AIM OF THE TASK: Print out the data exactly, keeping every image out of it.
BEGIN INFORMATION SHOWN
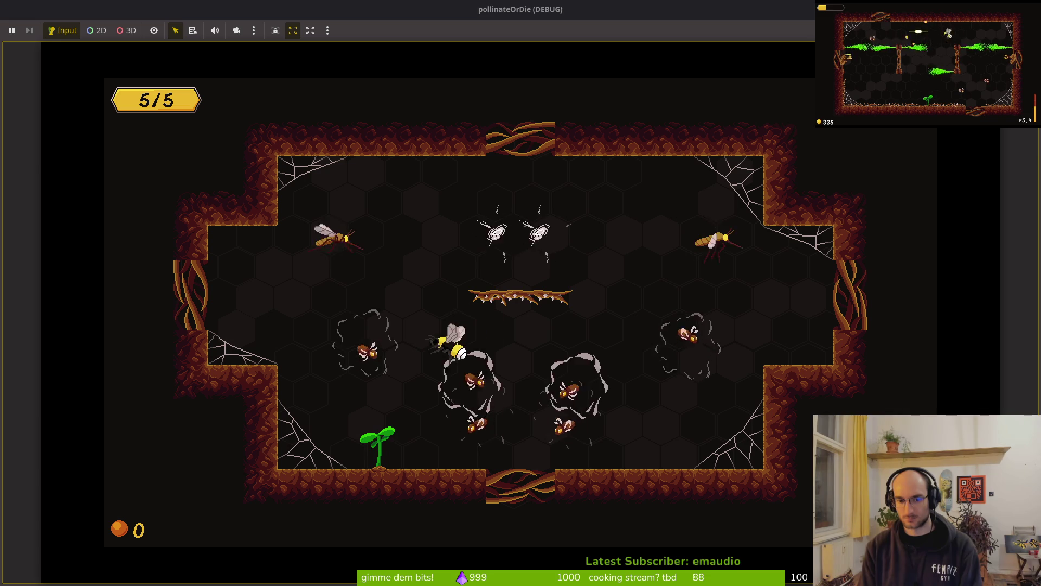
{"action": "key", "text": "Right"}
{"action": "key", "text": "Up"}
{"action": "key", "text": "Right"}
END INFORMATION SHOWN
COMPLETED EXERCISE:
{"action": "key", "text": "Right"}
{"action": "key", "text": "Up"}
{"action": "key", "text": "Right"}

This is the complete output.